RUBAIYÁT
Do Rubaiyát de Omar Khayyam já
se disse ser a “Bíblia da Incredulidade”. Desde
a segunda metade do Oitocentos, quando os traduziu, ou, melhor,
os recriou em inglês Edward Fitzgerald, poucos versos foram
tão lidos e tão sofridos, no Ocidente, quanto esses
de um matemático e astrônomo persa do século
XI, que, sendo talvez, mais do que um ateu, um inimigo de Deus,
tinha a vocação dos místicos.
Ao fazer o elogio do vinho e da embriaguez como
remédio para a desesperança da vida (que seria apenas
uma brevíssima interrupção num grande Nada),
Omar Khayyam nos convida à fruição do presente,
com suas rosas, pássaros, música e amores, como se
o instante pudesse ser um simulacro da eternidade, e nos convoca
para um jogo fugaz, lembrando a todo tempo que o universo é
inexplicável, e mais parece a criação de um
insensato.
Fitzgerald provavelmente participava do pessimismo
de Omar Khayyam e o acompanhava no gosto pelas tiradas heréticas.

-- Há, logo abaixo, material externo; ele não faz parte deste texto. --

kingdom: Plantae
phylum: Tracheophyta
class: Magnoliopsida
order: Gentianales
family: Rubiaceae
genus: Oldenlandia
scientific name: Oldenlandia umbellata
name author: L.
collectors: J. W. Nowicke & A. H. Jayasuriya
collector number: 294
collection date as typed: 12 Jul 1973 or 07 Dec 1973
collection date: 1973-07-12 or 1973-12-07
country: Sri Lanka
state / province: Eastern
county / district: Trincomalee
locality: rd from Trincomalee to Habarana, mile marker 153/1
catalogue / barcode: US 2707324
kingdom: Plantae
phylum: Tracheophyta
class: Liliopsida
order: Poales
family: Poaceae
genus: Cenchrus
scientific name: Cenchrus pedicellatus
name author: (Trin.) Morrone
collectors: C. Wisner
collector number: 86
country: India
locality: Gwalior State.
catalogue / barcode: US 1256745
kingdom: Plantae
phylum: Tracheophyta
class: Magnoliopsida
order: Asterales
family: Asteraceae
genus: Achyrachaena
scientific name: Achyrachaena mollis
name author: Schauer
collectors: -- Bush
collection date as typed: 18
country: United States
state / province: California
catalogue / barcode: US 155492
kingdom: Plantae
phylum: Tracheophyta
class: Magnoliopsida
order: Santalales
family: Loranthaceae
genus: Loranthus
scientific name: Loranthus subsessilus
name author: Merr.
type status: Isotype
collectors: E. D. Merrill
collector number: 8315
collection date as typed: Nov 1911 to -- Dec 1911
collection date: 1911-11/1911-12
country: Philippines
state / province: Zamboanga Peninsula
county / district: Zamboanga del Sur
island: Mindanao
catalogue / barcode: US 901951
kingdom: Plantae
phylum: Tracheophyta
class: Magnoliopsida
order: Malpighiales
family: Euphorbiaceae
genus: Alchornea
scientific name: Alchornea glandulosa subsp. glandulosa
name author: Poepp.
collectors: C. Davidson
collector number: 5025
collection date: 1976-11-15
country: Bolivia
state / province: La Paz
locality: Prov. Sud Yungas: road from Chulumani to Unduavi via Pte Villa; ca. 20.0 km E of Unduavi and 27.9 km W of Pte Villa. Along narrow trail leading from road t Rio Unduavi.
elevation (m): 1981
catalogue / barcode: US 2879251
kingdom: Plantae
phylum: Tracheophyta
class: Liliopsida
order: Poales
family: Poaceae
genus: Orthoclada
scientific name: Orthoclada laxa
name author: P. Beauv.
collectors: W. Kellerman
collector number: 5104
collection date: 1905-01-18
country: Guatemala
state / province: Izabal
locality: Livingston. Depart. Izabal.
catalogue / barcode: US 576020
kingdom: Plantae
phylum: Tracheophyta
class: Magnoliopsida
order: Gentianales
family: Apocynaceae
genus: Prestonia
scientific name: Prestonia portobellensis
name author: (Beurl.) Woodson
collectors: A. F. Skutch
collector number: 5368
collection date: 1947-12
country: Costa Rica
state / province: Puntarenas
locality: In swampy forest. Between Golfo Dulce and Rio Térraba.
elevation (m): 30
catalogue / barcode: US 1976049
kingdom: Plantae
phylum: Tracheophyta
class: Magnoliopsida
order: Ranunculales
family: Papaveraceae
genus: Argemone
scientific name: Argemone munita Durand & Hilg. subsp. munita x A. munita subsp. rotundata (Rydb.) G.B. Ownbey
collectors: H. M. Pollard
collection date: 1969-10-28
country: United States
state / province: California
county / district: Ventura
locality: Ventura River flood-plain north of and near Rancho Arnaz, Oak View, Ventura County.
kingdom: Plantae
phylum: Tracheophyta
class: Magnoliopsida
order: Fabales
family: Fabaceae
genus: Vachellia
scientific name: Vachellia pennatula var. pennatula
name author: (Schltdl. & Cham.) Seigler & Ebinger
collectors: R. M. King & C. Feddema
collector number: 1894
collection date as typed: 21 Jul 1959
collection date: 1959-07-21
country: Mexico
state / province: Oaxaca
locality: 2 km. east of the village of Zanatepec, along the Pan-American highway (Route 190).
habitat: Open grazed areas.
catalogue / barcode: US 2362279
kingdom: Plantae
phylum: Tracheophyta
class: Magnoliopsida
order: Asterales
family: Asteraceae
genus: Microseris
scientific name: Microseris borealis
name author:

O contrário se passava com João Baptista de Mello
e Souza (1888-1969), que desde 1959 tinha pronta esta tradução
do Rubaiyát. Homem de fé, era um otimista,
encantado pela vida, como se vê no seu livro de memórias
de infância, Meninos de Queluz, de leitura inesquecível.
J. B. de Mello e Souza apaixonou-se pela poesia
de Omar Khayyam porque esta lhe dizia todo o oposto do que acreditava,
e, a imitar o dramaturgo que entusiasticamente empresta vida a uma
personagem que lhe encarna a diferença, deu-lhe novamente,
com mestria e beleza, voz em português.
Aqueles que, desde muito, conhecem a poesia do
persa a reencontrarão neste volume com uma dicção
diferente, personalíssima. Os que dela só tinham notícia
se comoverão ao receber, vindas de tão longe no tempo,
estas lições sobre a inutilidade da aventura humana.
E não mais esquecerão o impacto destes versos.
Alberto da Costa e Silva
Historiador, membro da ABL
QUARTA CAPA:
Seria longo esboçar o capítulo
da fortuna de Khayyam em língua portuguesa, dentro da qual
se integra hoje, com destaque, João Baptista de Mello
e Souza, através de uma tradução baseada
nas edições inglesas e francesas não posteriores
à década de 1950, com o que de melhor haviam alcançado
os especialistas. O corpus khayammiano era – e continua sendo
– um quase insolúvel quebra-cabeça, do volume
de poemas à autoria, cujo território poético
se apresenta minguante ou crescente, de acordo com o prisma de leitura
ou com a flutuação de novos (e nem sempre corretos)
acréscimos de poemas, fora do cânon estabelecido.(...)
Mello e Souza escolhe um instrumento bem temperado, atento ao Lá
fundamental, sem maiores dissonâncias, a que junta o colorido
semântico e a variedade rítmica. (...) Importa dizer,
contudo, que a tradução de Mello Souza houve-se bem,
íntimo da língua de chegada e da poesia brasileira,
sobretudo do legado simbolista e parnasiano, assim como de boa parte
do modernismo. É livro que enriquece o capítulo da
literatura persa no Brasil e que merece todo o nosso aplauso.